**Problem to solve**
An exact, picture-free copy of the listing is required.

**Data excerpt**
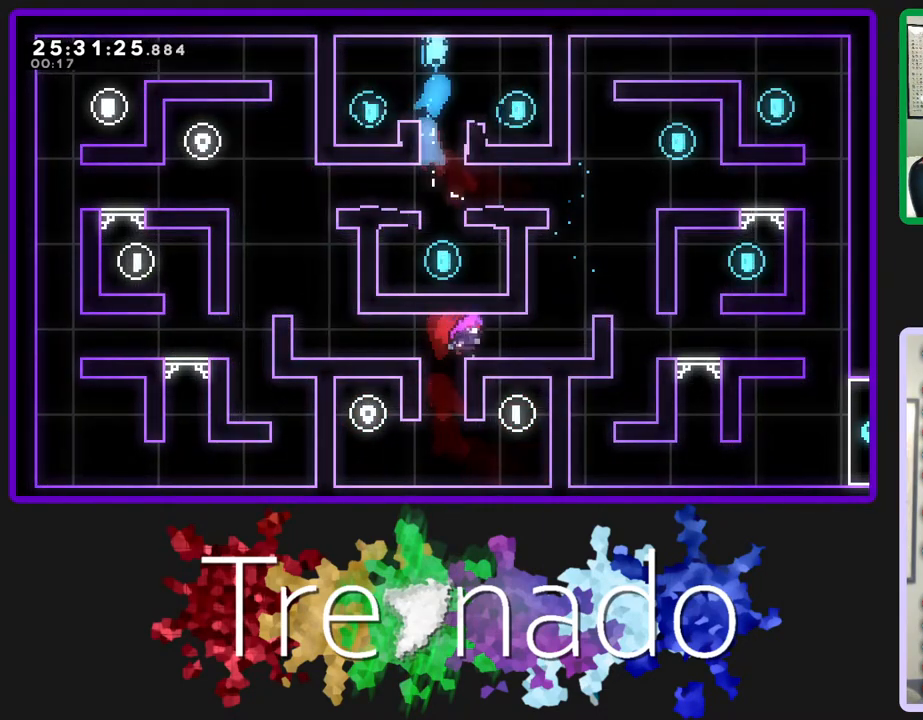
{"buttons": [], "left_stick": "center", "right_stick": "center", "events": [[333, "left_stick", "center"]]}
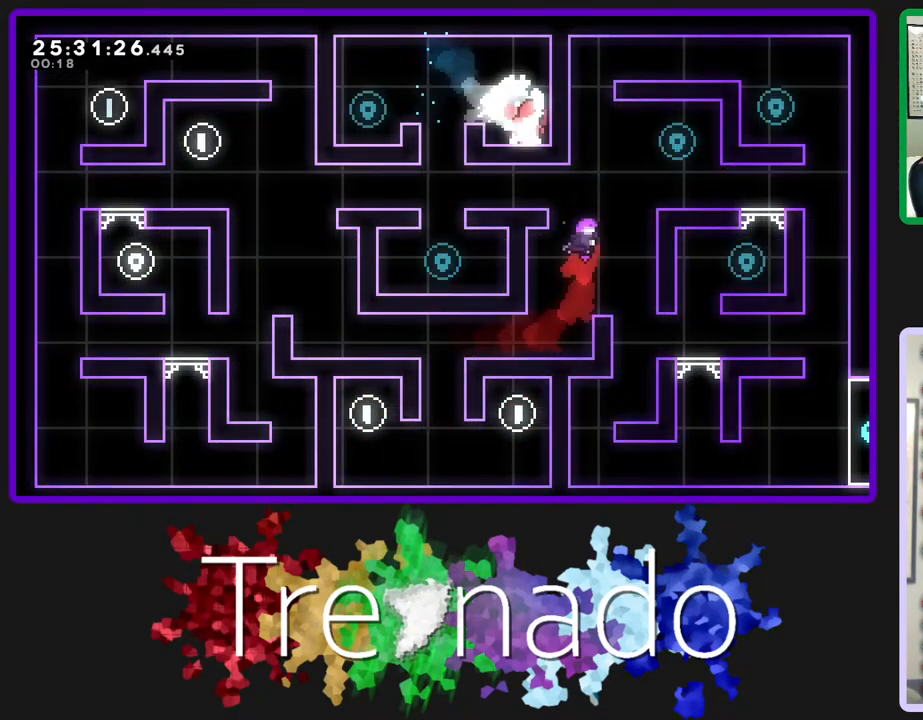
{"buttons": [], "left_stick": "center", "right_stick": "center", "events": [[250, "left_stick", "left"], [300, "A", "down"], [367, "A", "up"], [500, "left_stick", "center"]]}
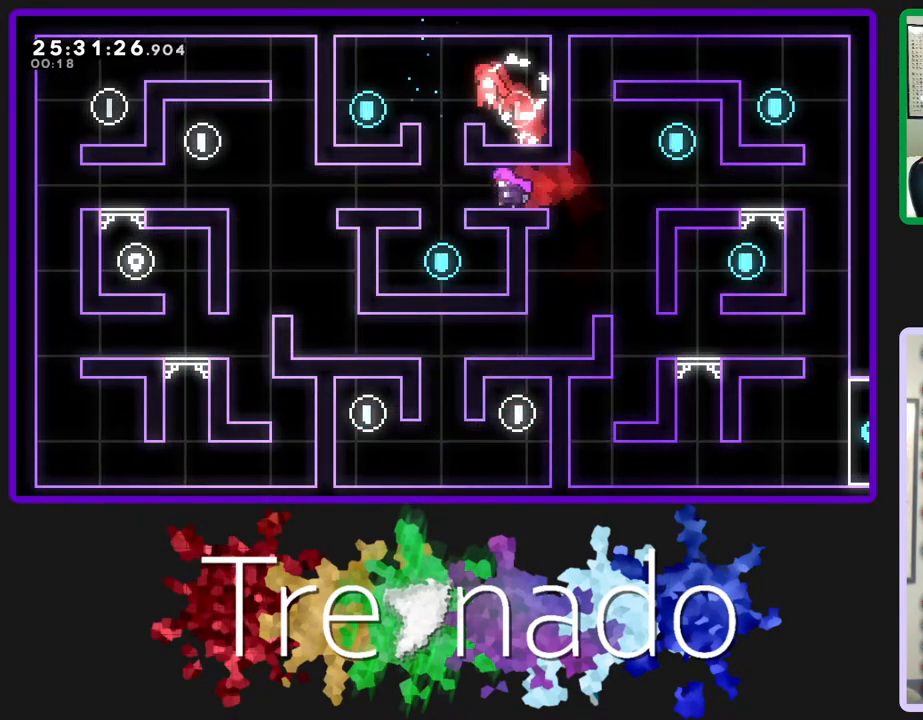
{"buttons": [], "left_stick": "left", "right_stick": "center", "events": [[133, "left_stick", "left"], [167, "A", "down"], [317, "A", "up"]]}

**Your solution**
{"buttons": [], "left_stick": "center", "right_stick": "center", "events": [[333, "left_stick", "center"]]}
{"buttons": [], "left_stick": "center", "right_stick": "center", "events": [[250, "left_stick", "left"], [300, "A", "down"], [367, "A", "up"], [500, "left_stick", "center"]]}
{"buttons": [], "left_stick": "left", "right_stick": "center", "events": [[133, "left_stick", "left"], [167, "A", "down"], [317, "A", "up"]]}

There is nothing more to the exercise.